### Task goal
Write out the text of every record below, line for line, with each character unchanged.

### Input

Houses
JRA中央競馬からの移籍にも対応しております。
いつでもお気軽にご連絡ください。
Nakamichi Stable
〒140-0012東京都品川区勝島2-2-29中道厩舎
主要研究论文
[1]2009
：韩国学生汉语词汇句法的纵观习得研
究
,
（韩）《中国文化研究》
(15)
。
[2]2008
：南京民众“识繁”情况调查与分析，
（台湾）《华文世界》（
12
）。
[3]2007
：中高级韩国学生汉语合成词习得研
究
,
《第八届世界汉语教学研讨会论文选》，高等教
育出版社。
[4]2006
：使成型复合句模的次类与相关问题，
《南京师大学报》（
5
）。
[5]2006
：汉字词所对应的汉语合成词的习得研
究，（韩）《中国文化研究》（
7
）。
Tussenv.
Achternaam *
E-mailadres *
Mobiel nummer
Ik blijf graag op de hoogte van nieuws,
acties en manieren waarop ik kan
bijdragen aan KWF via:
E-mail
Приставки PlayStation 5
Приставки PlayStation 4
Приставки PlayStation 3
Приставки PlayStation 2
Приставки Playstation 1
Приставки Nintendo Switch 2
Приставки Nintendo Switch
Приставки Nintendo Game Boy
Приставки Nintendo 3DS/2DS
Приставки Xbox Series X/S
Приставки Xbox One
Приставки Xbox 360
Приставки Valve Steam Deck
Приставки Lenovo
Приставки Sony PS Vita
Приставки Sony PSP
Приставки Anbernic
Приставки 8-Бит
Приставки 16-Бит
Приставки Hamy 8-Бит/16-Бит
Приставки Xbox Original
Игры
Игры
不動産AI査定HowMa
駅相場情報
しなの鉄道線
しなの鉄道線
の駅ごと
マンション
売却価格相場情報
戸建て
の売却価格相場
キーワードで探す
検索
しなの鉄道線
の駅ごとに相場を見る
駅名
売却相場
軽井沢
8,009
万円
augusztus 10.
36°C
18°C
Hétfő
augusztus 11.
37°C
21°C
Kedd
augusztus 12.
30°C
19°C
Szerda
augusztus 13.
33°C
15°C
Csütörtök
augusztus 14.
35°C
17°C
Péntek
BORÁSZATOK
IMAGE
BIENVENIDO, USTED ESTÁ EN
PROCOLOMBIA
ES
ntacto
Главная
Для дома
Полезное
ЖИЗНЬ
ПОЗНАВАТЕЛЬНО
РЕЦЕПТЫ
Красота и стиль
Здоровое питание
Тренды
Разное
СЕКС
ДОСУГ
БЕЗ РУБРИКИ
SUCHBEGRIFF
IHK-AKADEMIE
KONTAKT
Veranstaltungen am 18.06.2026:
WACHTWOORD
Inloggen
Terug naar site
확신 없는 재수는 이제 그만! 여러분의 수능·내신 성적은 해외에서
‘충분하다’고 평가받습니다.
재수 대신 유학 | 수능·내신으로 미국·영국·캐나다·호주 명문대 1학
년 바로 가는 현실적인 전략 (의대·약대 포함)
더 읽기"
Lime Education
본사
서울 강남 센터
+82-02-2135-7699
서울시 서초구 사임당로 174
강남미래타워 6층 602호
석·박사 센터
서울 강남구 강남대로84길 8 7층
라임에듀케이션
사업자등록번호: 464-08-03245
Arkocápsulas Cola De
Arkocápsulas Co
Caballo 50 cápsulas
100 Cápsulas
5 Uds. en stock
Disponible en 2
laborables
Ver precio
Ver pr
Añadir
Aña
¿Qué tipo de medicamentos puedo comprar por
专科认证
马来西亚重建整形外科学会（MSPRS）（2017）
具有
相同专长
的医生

### Answer to this problem
Houses
JRA中央競馬からの移籍にも対応しております。
いつでもお気軽にご連絡ください。
Nakamichi Stable
〒140-0012東京都品川区勝島2-2-29中道厩舎
主要研究论文
[1]2009
：韩国学生汉语词汇句法的纵观习得研
究
,
（韩）《中国文化研究》
(15)
。
[2]2008
：南京民众“识繁”情况调查与分析，
（台湾）《华文世界》（
12
）。
[3]2007
：中高级韩国学生汉语合成词习得研
究
,
《第八届世界汉语教学研讨会论文选》，高等教
育出版社。
[4]2006
：使成型复合句模的次类与相关问题，
《南京师大学报》（
5
）。
[5]2006
：汉字词所对应的汉语合成词的习得研
究，（韩）《中国文化研究》（
7
）。
Tussenv.
Achternaam *
E-mailadres *
Mobiel nummer
Ik blijf graag op de hoogte van nieuws,
acties en manieren waarop ik kan
bijdragen aan KWF via:
E-mail
Приставки PlayStation 5
Приставки PlayStation 4
Приставки PlayStation 3
Приставки PlayStation 2
Приставки Playstation 1
Приставки Nintendo Switch 2
Приставки Nintendo Switch
Приставки Nintendo Game Boy
Приставки Nintendo 3DS/2DS
Приставки Xbox Series X/S
Приставки Xbox One
Приставки Xbox 360
Приставки Valve Steam Deck
Приставки Lenovo
Приставки Sony PS Vita
Приставки Sony PSP
Приставки Anbernic
Приставки 8-Бит
Приставки 16-Бит
Приставки Hamy 8-Бит/16-Бит
Приставки Xbox Original
Игры
Игры
不動産AI査定HowMa
駅相場情報
しなの鉄道線
しなの鉄道線
の駅ごと
マンション
売却価格相場情報
戸建て
の売却価格相場
キーワードで探す
検索
しなの鉄道線
の駅ごとに相場を見る
駅名
売却相場
軽井沢
8,009
万円
augusztus 10.
36°C
18°C
Hétfő
augusztus 11.
37°C
21°C
Kedd
augusztus 12.
30°C
19°C
Szerda
augusztus 13.
33°C
15°C
Csütörtök
augusztus 14.
35°C
17°C
Péntek
BORÁSZATOK
IMAGE
BIENVENIDO, USTED ESTÁ EN
PROCOLOMBIA
ES
ntacto
Главная
Для дома
Полезное
ЖИЗНЬ
ПОЗНАВАТЕЛЬНО
РЕЦЕПТЫ
Красота и стиль
Здоровое питание
Тренды
Разное
СЕКС
ДОСУГ
БЕЗ РУБРИКИ
SUCHBEGRIFF
IHK-AKADEMIE
KONTAKT
Veranstaltungen am 18.06.2026:
WACHTWOORD
Inloggen
Terug naar site
확신 없는 재수는 이제 그만! 여러분의 수능·내신 성적은 해외에서
‘충분하다’고 평가받습니다.
재수 대신 유학 | 수능·내신으로 미국·영국·캐나다·호주 명문대 1학
년 바로 가는 현실적인 전략 (의대·약대 포함)
더 읽기"
Lime Education
본사
서울 강남 센터
+82-02-2135-7699
서울시 서초구 사임당로 174
강남미래타워 6층 602호
석·박사 센터
서울 강남구 강남대로84길 8 7층
라임에듀케이션
사업자등록번호: 464-08-03245
Arkocápsulas Cola De
Arkocápsulas Co
Caballo 50 cápsulas
100 Cápsulas
5 Uds. en stock
Disponible en 2
laborables
Ver precio
Ver pr
Añadir
Aña
¿Qué tipo de medicamentos puedo comprar por
专科认证
马来西亚重建整形外科学会（MSPRS）（2017）
具有
相同专长
的医生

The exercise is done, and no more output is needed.